De harmonia com as disposições contidas nos arts. 676.º, n.º 1, 684.º, n.ºs 2 e 3, e 685.º-A, n.ºs 1 e 2, do Código de Processo Civil, na redacção aplicável, o objecto do recurso é delimitado pelas conclusões que o recorrente extrai das suas alegações, desde que reportadas à decisão recorrida, sem prejuízo das questões de que, por lei, o tribunal deva conhecer oficiosamente (art. 660.º, n.º 2, do Código de Processo Civil).
Em face do teor das conclusões formuladas pela recorrente, as questões opostas à sentença recorrida são as seguintes:
1) Quanto à decisão proferida sobre a matéria de facto, a recorrente impugna a resposta dada ao n.º 11 da base instrutória, no segmento que foi considerado não provado, o qual diz ter ficado também provado.

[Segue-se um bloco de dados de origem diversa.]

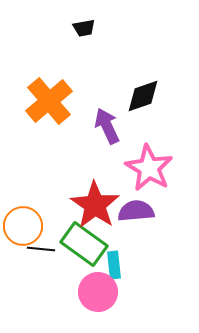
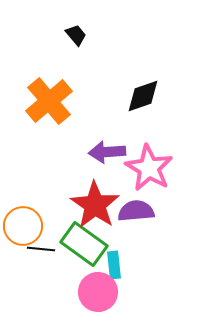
black trapezoid: moved 8 px left, 7 px down; rotated 120 degrees counterclockwise
purple arrow: moved 26 px down; rotated 69 degrees counterclockwise
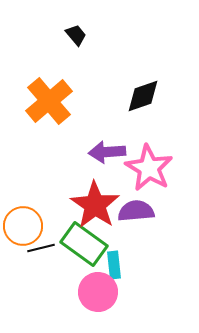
black line: moved 1 px up; rotated 20 degrees counterclockwise
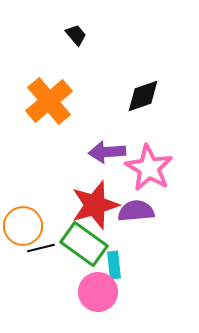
red star: rotated 21 degrees clockwise
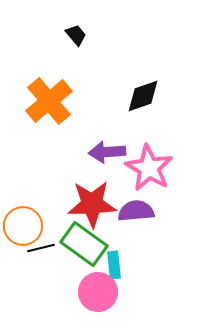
red star: moved 3 px left, 1 px up; rotated 15 degrees clockwise
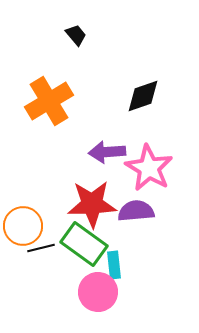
orange cross: rotated 9 degrees clockwise
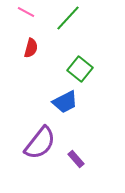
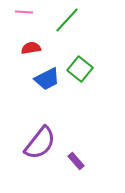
pink line: moved 2 px left; rotated 24 degrees counterclockwise
green line: moved 1 px left, 2 px down
red semicircle: rotated 114 degrees counterclockwise
blue trapezoid: moved 18 px left, 23 px up
purple rectangle: moved 2 px down
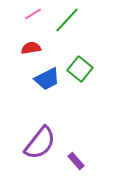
pink line: moved 9 px right, 2 px down; rotated 36 degrees counterclockwise
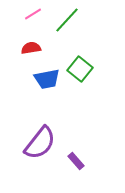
blue trapezoid: rotated 16 degrees clockwise
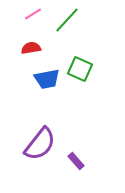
green square: rotated 15 degrees counterclockwise
purple semicircle: moved 1 px down
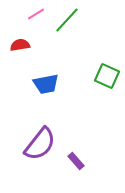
pink line: moved 3 px right
red semicircle: moved 11 px left, 3 px up
green square: moved 27 px right, 7 px down
blue trapezoid: moved 1 px left, 5 px down
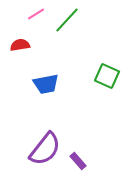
purple semicircle: moved 5 px right, 5 px down
purple rectangle: moved 2 px right
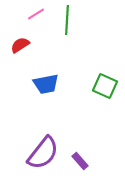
green line: rotated 40 degrees counterclockwise
red semicircle: rotated 24 degrees counterclockwise
green square: moved 2 px left, 10 px down
purple semicircle: moved 2 px left, 4 px down
purple rectangle: moved 2 px right
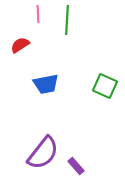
pink line: moved 2 px right; rotated 60 degrees counterclockwise
purple rectangle: moved 4 px left, 5 px down
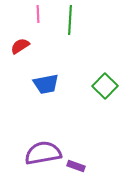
green line: moved 3 px right
red semicircle: moved 1 px down
green square: rotated 20 degrees clockwise
purple semicircle: rotated 138 degrees counterclockwise
purple rectangle: rotated 30 degrees counterclockwise
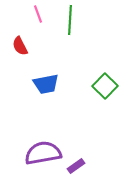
pink line: rotated 18 degrees counterclockwise
red semicircle: rotated 84 degrees counterclockwise
purple rectangle: rotated 54 degrees counterclockwise
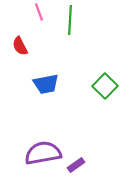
pink line: moved 1 px right, 2 px up
purple rectangle: moved 1 px up
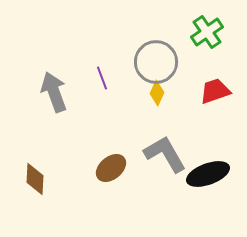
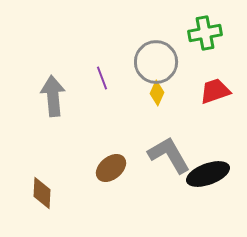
green cross: moved 2 px left, 1 px down; rotated 24 degrees clockwise
gray arrow: moved 1 px left, 4 px down; rotated 15 degrees clockwise
gray L-shape: moved 4 px right, 1 px down
brown diamond: moved 7 px right, 14 px down
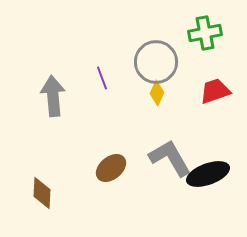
gray L-shape: moved 1 px right, 3 px down
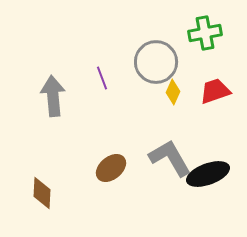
yellow diamond: moved 16 px right, 1 px up
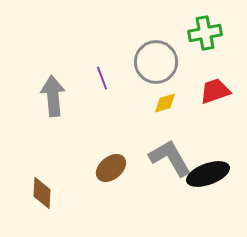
yellow diamond: moved 8 px left, 11 px down; rotated 50 degrees clockwise
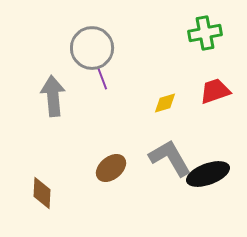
gray circle: moved 64 px left, 14 px up
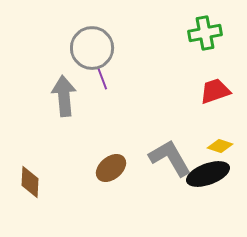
gray arrow: moved 11 px right
yellow diamond: moved 55 px right, 43 px down; rotated 35 degrees clockwise
brown diamond: moved 12 px left, 11 px up
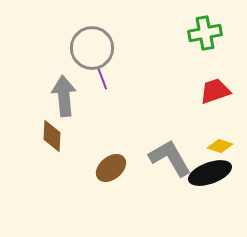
black ellipse: moved 2 px right, 1 px up
brown diamond: moved 22 px right, 46 px up
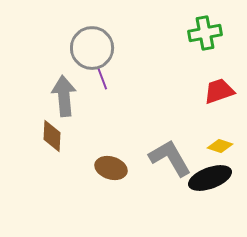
red trapezoid: moved 4 px right
brown ellipse: rotated 56 degrees clockwise
black ellipse: moved 5 px down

2) Quanto à decisão de direito, se a autora resolveu eficazmente o contrato e tem direito a receber da ré o valor das mensalidades em falta até ao termo do contrato.
São, pois, estas as questões que cabe apreciar.
5. No que respeita à impugnação da resposta dada ao quesito n.º 11 da base instrutória, diz a recorrente que o teor do documento de fls. 127 complementado com o depoimento prestado pela testemunha F………. impõem que o facto ali quesitado seja julgado como provado na sua totalidade. Incluindo, portanto, o segmento que refere que "a desactivação dos serviços foi previamente comunicada à ré", o qual foi julgado não provado.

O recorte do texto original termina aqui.